The cops had their Beauty Killer Task Force; the Herald had its own version—Susan and Derek, plus two other reporters, two editors, two photographers, a copy editor, and an intern. They’d profiled the families of victims. They’d tracked down people who claimed to have seen Gretchen Lowell since her escape. They’d interviewed anyone and everyone who’d ever had contact with her and lived. The only thing they hadn’t done was a background on her. No one knew where Gretchen Lowell came from. There was a record of her being picked up for writing a bad check in Salt Lake City when she was nineteen. That was it. No school records. No birth certificate.

           

           
Just a lot of bodies and the few biographical details Gretchen had doled out in prison, most of which were probably lies. The lack of information had left the reporters covering the manhunt with little choice but to recycle the same interviews, the same experts, over and over again.

           

           
The thrill of the hunt had turned tedious and a gallows humor had taken root. A photograph of Gretchen Lowell peppered with darts hung on the wall. Ian had given everyone in the group mugs with Gretchen Lowell’s face on them and the words I’D KILL FOR SOME COFFEE.

           

           
“What did Gretchen Lowell give Archie Sheridan for Valentine’s Day?” the intern asked. She never remembered his name.
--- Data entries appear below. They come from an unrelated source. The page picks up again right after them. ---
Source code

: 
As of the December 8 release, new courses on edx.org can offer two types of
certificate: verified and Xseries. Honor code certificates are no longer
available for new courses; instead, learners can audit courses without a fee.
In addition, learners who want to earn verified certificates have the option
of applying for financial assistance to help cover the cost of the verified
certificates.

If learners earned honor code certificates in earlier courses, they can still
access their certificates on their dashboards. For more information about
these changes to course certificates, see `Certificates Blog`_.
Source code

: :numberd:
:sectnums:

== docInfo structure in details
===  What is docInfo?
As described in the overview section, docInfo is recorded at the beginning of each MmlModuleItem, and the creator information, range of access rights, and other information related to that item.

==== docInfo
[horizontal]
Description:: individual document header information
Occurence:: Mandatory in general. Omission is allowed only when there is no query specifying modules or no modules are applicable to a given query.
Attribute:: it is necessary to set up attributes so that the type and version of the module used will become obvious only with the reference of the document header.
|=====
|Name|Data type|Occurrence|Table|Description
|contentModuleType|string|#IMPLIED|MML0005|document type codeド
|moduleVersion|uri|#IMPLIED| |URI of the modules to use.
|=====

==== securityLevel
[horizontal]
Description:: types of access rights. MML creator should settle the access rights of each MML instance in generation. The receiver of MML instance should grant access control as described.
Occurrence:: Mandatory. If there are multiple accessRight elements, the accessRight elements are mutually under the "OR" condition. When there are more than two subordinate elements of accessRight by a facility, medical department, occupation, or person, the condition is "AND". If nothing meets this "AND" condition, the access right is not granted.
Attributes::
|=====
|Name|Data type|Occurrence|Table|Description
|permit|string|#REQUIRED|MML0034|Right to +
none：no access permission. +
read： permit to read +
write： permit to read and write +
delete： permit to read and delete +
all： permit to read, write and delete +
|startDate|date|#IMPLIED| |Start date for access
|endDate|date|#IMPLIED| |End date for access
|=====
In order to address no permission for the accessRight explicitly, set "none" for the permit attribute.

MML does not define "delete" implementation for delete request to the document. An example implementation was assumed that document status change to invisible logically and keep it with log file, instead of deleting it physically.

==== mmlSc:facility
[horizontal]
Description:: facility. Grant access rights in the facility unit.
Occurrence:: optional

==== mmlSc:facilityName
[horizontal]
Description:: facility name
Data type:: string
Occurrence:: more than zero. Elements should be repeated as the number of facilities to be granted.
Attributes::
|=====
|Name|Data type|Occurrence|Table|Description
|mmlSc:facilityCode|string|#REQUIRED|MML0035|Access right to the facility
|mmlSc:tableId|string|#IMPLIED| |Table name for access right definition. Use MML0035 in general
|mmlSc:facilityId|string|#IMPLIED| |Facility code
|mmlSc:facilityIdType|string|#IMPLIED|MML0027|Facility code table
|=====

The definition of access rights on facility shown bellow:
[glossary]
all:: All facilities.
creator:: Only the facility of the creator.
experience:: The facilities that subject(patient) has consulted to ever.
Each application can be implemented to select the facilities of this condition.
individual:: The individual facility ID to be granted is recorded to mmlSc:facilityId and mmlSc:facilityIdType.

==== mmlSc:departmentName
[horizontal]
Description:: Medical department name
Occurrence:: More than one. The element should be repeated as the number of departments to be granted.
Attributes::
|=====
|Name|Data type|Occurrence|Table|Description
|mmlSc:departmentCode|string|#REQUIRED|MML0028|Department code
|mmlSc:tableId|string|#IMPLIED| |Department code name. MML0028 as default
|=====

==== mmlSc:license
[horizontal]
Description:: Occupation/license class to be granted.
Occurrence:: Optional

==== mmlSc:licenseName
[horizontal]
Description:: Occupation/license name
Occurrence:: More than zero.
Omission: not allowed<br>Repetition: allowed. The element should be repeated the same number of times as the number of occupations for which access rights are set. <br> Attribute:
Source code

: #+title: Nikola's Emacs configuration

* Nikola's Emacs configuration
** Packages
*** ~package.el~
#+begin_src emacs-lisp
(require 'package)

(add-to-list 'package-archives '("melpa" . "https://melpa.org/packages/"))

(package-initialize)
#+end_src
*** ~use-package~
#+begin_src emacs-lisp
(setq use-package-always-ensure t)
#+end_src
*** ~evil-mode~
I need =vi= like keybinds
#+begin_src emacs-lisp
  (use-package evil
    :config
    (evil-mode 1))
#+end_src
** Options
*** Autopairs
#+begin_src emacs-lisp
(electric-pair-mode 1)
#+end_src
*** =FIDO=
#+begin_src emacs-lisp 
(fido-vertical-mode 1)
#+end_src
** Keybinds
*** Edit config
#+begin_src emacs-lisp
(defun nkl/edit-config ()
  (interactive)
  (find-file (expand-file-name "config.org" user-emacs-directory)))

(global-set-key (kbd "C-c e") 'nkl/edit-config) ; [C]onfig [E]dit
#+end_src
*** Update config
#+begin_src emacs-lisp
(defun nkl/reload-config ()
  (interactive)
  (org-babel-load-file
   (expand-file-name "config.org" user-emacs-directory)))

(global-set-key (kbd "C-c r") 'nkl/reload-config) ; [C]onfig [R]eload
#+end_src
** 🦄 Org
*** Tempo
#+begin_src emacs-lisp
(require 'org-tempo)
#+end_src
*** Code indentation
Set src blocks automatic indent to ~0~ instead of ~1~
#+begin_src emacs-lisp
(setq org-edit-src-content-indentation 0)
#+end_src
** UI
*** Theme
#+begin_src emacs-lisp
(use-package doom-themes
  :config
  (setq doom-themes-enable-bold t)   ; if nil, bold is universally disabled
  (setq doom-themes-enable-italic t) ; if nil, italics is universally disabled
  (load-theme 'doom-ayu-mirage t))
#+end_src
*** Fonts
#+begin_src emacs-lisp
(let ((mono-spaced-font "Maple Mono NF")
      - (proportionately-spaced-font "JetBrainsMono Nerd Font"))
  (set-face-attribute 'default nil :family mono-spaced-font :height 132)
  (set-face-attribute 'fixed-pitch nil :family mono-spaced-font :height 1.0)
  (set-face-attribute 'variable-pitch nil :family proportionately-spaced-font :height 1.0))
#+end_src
She just thought of him as “the intern.”

           

           
“Not in the mood,” Susan said, eyes on her monitor.

           

           
“His heart,” the intern said. “Ha!” He was wearing a RUN, GRETCHEN T-shirt and Kissinger glasses that were either incredibly hip or deeply uncool—Susan hadn’t figured out which. She glared at him, and he turned back to his computer.

           

           
“I’m forwarding it,” he said.

           

           
“You do that,” Susan said.

           

           
She went back to cramming her near-death experience into thirty inches. Advertising was tight, and it took more than a dead body and a serial killer to justify space for a story someone couldn’t read, in one sitting, on a toilet.